Le monde du libéralisme sauvage et de la politique du double standard, et celui de l’extrémisme, perturbent les fondements de l’humanité. Ceux qui pratiquent l’apologie du système dominant, la fuite en avant, la démagogie tout comme ceux qui le dénigrent sans discernement et n’ont pas d’arguments face à ce constat critique et concret, se drapent des oripeaux de « l’optimisme » pour les uns ou du péssimisme pour les autres, , pourtant, il ne s’agit en rien d’être « pessimiste ou optimiste», mais de dénoncer les dérives, la propagande, la désinformation, et énoncer les voies du vivre ensemble, en dialoguant, en somme de se tourner résolument vers l’avenir. N’est irrésistible que ce à quoi on ne résiste pas, un avenir reste encore possible.

La question indépassable de l’éthique, de la morale et du sens, se pose plus que jamais pour toutes les activités humaines. Pour qui adhère aux valeurs de l’esprit, il est clair qu’il y a de moins en moins de liens possibles entre la conception hégémonique et le sens de la vie auquel les peuples sont attachés.

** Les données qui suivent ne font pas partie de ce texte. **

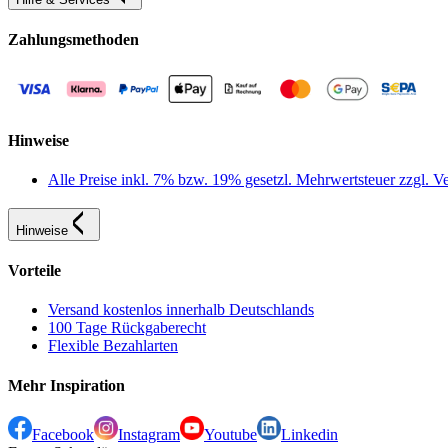
Zahlungsmethoden
Hinweise
Alle Preise inkl. 7% bzw. 19% gesetzl. Mehrwertsteuer zzgl.
Hinweise
Vorteile
Versand kostenlos innerhalb Deutschlands
100 Tage Rückgaberecht
Flexible Bezahlarten
Mehr Inspiration
Facebook
Instagram
Youtube
Linkedin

Ce ne sont plus des références éthiques qui gouvernent le monde, comme l’a fait, durant des siècles le monothéisme, mais une logique coupée du sens. La modernité unilatérale a permis de l’émancipation et en même temps a produit des inégalités, des injustices et de la déshumanisation.

Aujourd’hui, de plus en plus de peuples prennent conscience de ce paradoxe et se veulent modernes et humains, libres et conformes à une éthique. Lier authenticité et progrès est le but. Cette exigence est prometteuse. Cela signifie que l’on peut répondre à la désignification du monde, autrement que par le repli ou la depersonnalisation.
La crise appelle au dialogue, à un retour de l’éthique, à une transformation des valeurs des finalités et significations que nous devons réinventer. L’humanité n’a pas abdiqué. Les potentialités de notre univers, les richesses humaines et la science devraient permettre de surmonter les difficultés, si l’éthique est respectée.

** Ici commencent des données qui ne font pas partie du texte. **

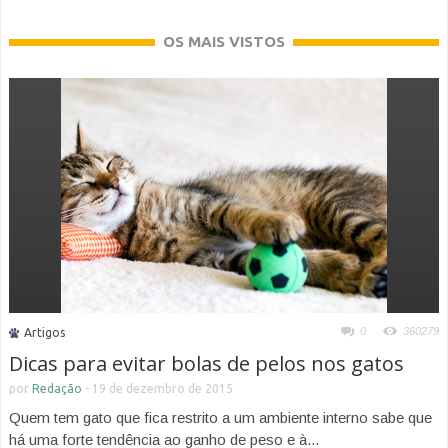
OS MAIS VISTOS
0
360279
Artigos
Dicas para evitar bolas de pelos nos gatos
por
Redação
-
19 de dezembro de 2015
Quem tem gato que fica restrito a um ambiente interno sabe que
há uma forte tendência ao ganho de peso e à...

Le retour à l’éthique est la voie

Les intellectuels et chercheurs ont pour tâche de reconstruire des réponses qui articulent authenticité et progrès, éthique et efficacité, harmoniser le spécifique et l’universel, l’individu et la communauté, l’unitaire et le pluriel, le permanent et l’évolutif. La fonction des intellectuels et scientifiques est essentielle pour réhabiliter ces relations. Face à la prise de conscience de citoyens de toutes cultures et de tous les pays, il est requis de contribuer à reforger le lien social.

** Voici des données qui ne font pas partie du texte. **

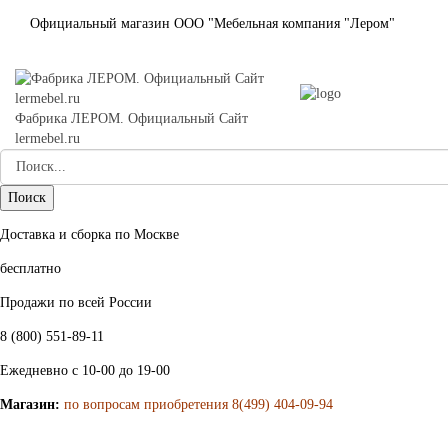
Официальный магазин ООО "Мебельная компания "Лером"
Фабрика ЛЕРОМ. Официальный Сайт
lermebel.ru
Доставка и сборка по Москве
бесплатно
Продажи по всей России
8 (800) 551-89-11
Ежедневно с 10-00 до 19-00
Магазин:
по вопросам приобретения 8(499) 404-09-94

Les atteintes à l’éthique dans tous les domaines, le recul du droit, la remise en cause de valeurs universelles et la perte de sens nécessitent une nouvelle pensée et une nouvelle gouvernance. Au vu des défis, nous devons plus que jamais réformer l’acte d’éduquer, de cultiver, d’instruire, pour forger de nouvelles générations qui ont le sens de l’éthique, de la morale, des valeurs d’intérêt général. Des générations responsables de leur devenir, vigilantes, capables de renforcer le lien entre citoyenneté et éthique, entre économie et morale, science et conscience.

Avec lucidité et détermination, donner l’exemple, en s’appuyant sur les trois dimensions essentielles : le droit, la science, l’éthique, afin de construire une société équilibrée est la priorité de notre temps, car la société de consommation, dénuée de sens et de justice, ou celle de la tradition fermée, ne peuvent êtres un modèle. C’est  le contraire de la civilisation. Sur la base de l’éthique, pratiquée, respectée, intégrée, nourrie par le dialogue interculturel et l’exemplarité, les jeunes retrouveront une culture humaine ouverte. Ils seront demain acteurs de leur devenir, pour forger une nouvelle civilisation universelle qui fait défaut. Le retour à l’éthique est la voie.